The Core of the Problem: How Leaks Happen
The fundamental risk with public AI tools like ChatGPT, Gemini, and others is simple: what you put in can get out. When an employee pastes a chunk of internal source code, a sensitive client email, or details from a confidential report into a public AI's
prompt window, that data is no longer exclusively within the company's control. These platforms often use user inputs to train their models. This means proprietary information could, in theory, surface in a response to another user's query somewhere else in the world. A high-profile case involved Samsung engineers who accidentally uploaded sensitive source code to ChatGPT, prompting the company to swiftly ban the tool internally. This isn't a theoretical vulnerability; it's a demonstrated risk that can lead to the loss of intellectual property, trade secrets, and competitive advantage.

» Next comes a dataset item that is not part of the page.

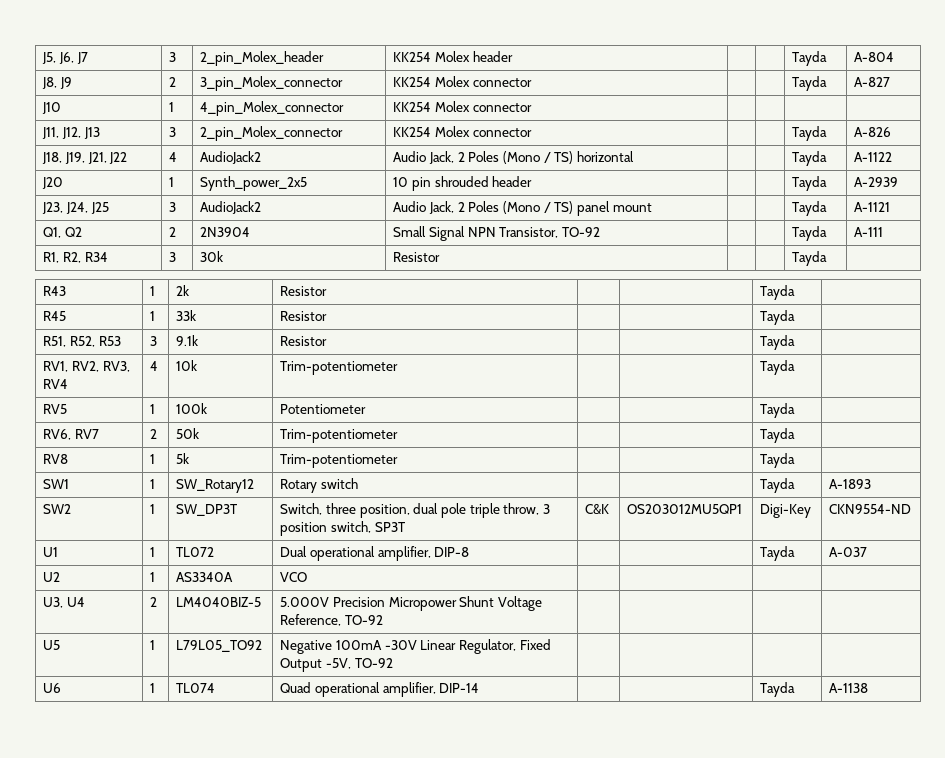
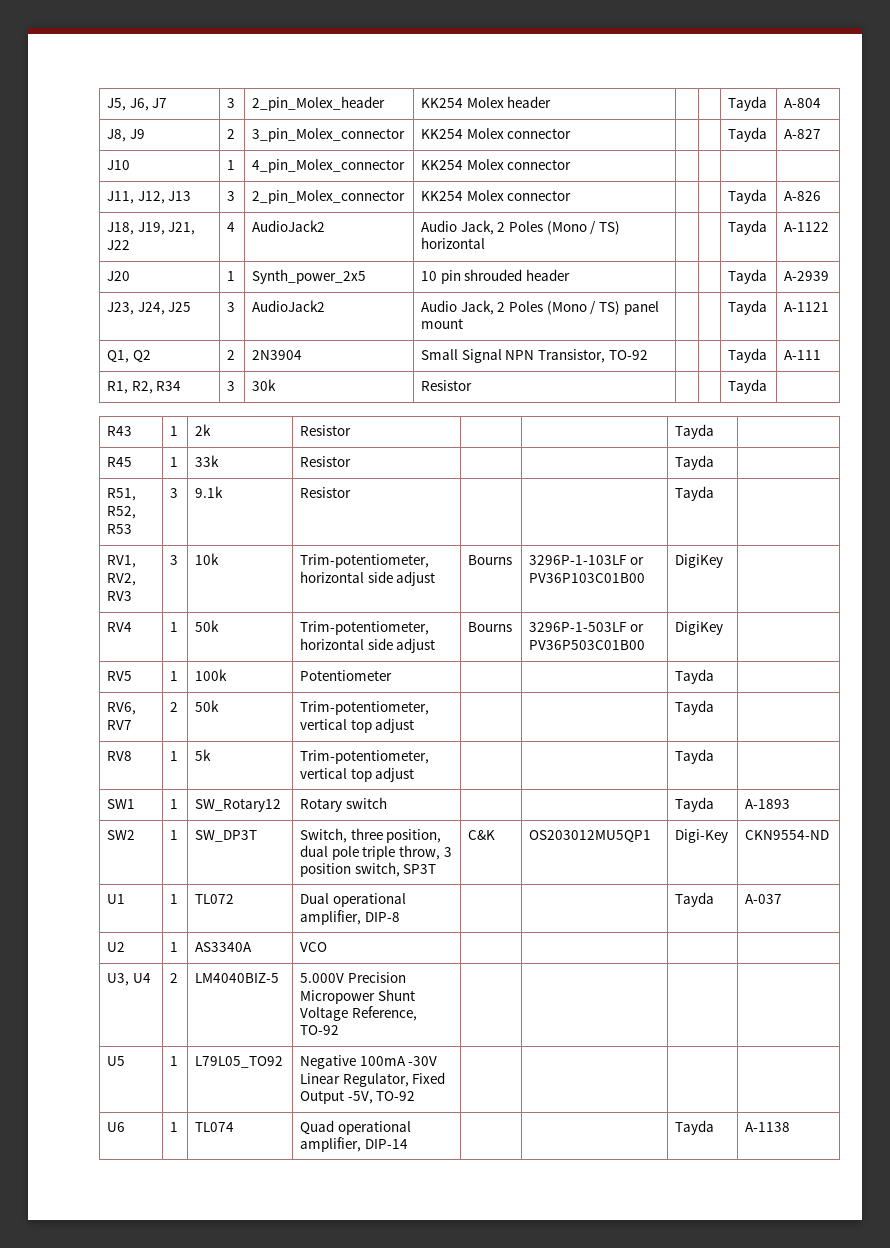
[102,361,130,372] [43,379,69,389] [150,361,159,371] [176,360,198,371] [280,361,399,375] [760,360,796,375] RV3, RV4 | 4 | 10k | Trim-potentiometer | | | Tayda -> [107,591,133,601] [170,555,179,565] [195,553,220,565] [300,554,430,568] [300,571,436,586] [468,555,513,565] [529,555,644,565] [529,573,646,583] [675,554,724,568] [107,622,133,632] [170,622,179,632] [195,620,220,632] [300,621,430,635] [300,638,436,653] [468,622,513,632] [529,622,644,632] [529,640,646,650] [675,621,724,635] RV3 | 3 | 10k | Trim-potentiometer, horizontal side adjust | Bourns | 3296P-1-103LF or PV36P103C01B00 | DigiKey | // RV4 | 1 | 50k | Trim-potentiometer, horizontal side adjust | Bourns | 3296P-1-503LF or PV36P503C01B00 | DigiKey
[280,429,399,443] Trim-potentiometer -> [300,701,430,715] [300,718,415,733] Trim-potentiometer, vertical top adjust
[280,454,399,468] Trim-potentiometer -> [300,750,430,764] [300,767,415,782] Trim-potentiometer, vertical top adjust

Rules vs. Reality: Policy, Not Law (For Now)
The headline's mention of "rules" can be slightly misleading. As of mid-2026, there isn't a single, overarching government law in India or globally that explicitly bans public AI in the workplace. Instead, the "rules" are overwhelmingly internal corporate policies. Companies like Apple, JPMorgan Chase, Verizon, and many others across finance, tech, and defense have implemented restrictions or outright bans. Their motivation is risk management, not legal mandate. In India, while there isn't a specific AI ban, the Digital Personal Data Protection Act (DPDP) of 2023 puts strict obligations on companies (as 'data fiduciaries') to protect personal data, with hefty penalties for breaches. Using a public AI tool that processes data in unclear ways could easily violate these obligations, making a corporate ban a prudent defensive measure.

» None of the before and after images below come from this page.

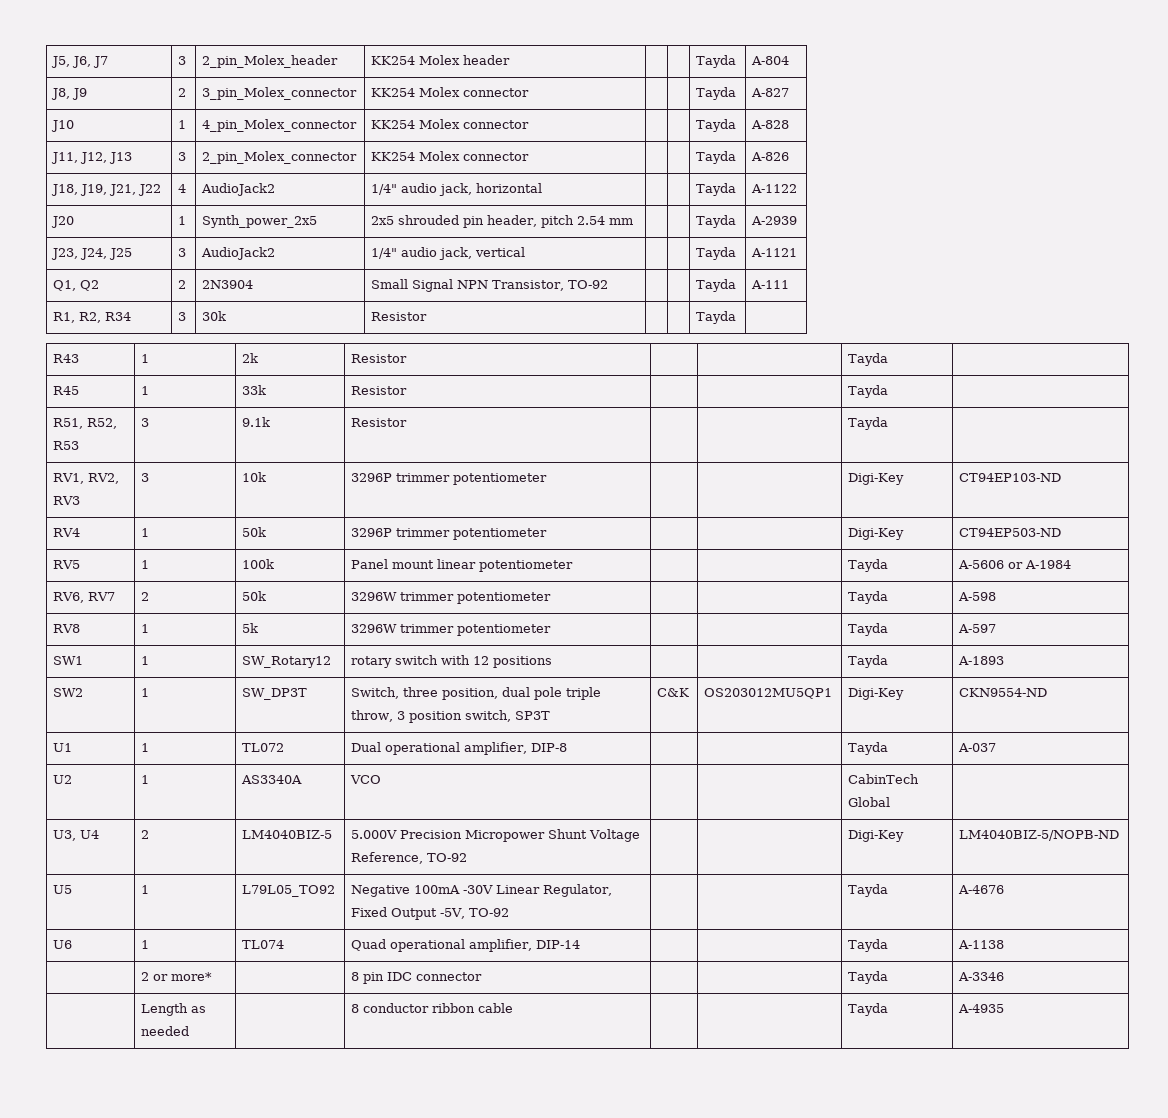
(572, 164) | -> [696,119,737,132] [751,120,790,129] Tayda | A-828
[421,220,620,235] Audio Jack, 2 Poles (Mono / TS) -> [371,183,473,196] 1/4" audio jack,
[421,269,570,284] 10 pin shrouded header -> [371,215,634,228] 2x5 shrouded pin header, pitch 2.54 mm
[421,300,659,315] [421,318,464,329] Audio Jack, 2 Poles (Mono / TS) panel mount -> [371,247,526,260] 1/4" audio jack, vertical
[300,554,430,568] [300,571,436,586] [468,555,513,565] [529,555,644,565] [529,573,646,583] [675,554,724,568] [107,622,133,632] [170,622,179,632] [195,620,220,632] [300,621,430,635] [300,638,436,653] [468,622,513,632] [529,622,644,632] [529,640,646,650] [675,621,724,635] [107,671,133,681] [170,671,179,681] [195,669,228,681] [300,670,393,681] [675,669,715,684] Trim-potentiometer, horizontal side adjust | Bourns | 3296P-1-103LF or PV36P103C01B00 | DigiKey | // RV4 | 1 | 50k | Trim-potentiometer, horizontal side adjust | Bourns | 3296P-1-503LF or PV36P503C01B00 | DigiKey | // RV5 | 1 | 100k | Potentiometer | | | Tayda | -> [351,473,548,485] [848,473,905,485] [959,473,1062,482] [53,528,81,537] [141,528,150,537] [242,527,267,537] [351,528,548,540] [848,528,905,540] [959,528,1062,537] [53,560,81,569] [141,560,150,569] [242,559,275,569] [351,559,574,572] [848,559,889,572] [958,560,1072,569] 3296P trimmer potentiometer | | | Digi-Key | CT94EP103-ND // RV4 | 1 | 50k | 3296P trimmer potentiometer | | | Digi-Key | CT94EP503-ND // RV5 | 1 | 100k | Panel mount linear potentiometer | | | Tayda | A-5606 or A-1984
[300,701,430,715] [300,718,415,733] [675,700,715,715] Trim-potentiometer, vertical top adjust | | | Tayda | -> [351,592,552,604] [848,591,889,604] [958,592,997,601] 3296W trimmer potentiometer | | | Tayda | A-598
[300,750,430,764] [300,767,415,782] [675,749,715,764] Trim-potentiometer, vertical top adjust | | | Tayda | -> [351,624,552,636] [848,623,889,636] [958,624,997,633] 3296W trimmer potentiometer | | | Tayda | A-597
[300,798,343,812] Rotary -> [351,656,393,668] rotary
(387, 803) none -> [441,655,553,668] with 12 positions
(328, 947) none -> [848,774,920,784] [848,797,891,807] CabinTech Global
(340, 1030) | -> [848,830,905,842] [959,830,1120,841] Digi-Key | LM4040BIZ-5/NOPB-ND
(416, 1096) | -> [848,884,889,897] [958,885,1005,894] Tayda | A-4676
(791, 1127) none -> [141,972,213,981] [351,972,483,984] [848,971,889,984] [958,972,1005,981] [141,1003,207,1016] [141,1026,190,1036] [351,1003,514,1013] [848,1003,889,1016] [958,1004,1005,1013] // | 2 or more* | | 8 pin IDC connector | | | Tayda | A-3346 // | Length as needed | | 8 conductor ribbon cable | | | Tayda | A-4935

Why Companies Are Taking Action Now
The stakes are incredibly high. A data leak via an AI tool can result in severe financial penalties under laws like the DPDP Act, not to mention crippling reputational damage. Imagine a company's future product plans or private customer data becoming public knowledge; the loss of trust could be irreversible. Furthermore, there's the issue of "hallucinations," where AI models generate plausible but incorrect information. If an employee relies on faulty AI-generated data for a critical business decision, the consequences could be disastrous. Faced with this combination of data privacy violations, security vulnerabilities, and reliability issues, many organizations have concluded that the productivity gains from public AI are not worth the potential fallout. A recent survey found that around 75% of companies have either implemented or are considering bans on such tools.
The Rise of 'Shadow AI'
Despite the clear risks and growing number of corporate bans, employees are not necessarily stopping. This has led to the rise of 'Shadow AI'—the unsanctioned use of AI tools at work. One recent study found that a staggering two-thirds of office workers have used AI tools they believed were banned by their employer. Many employees do this to boost efficiency or because they feel the approved corporate tools are too restrictive. This creates a dangerous situation where companies have a false sense of security. They may have a ban on paper, but in practice, their sensitive data is still being fed into public platforms, often from employees' personal devices, making the activity even harder to track.
The Path Forward: Private and Governed AI
The solution isn't to abandon AI altogether. The productivity benefits are too significant to ignore. Instead, the future lies in enterprise-grade, private AI solutions. Many companies that have banned public tools, like Goldman Sachs and Amazon, are simultaneously investing heavily in building their own internal AI chatbots or using secure, private versions of existing models. These private environments ensure that a company's data remains within its own secure servers, never used for external model training. For businesses in India, establishing a clear AI Governance Policy is becoming essential. This involves defining what tools are permissible, training employees on the risks, and setting up secure, sanctioned alternatives that allow staff to innovate without compromising security.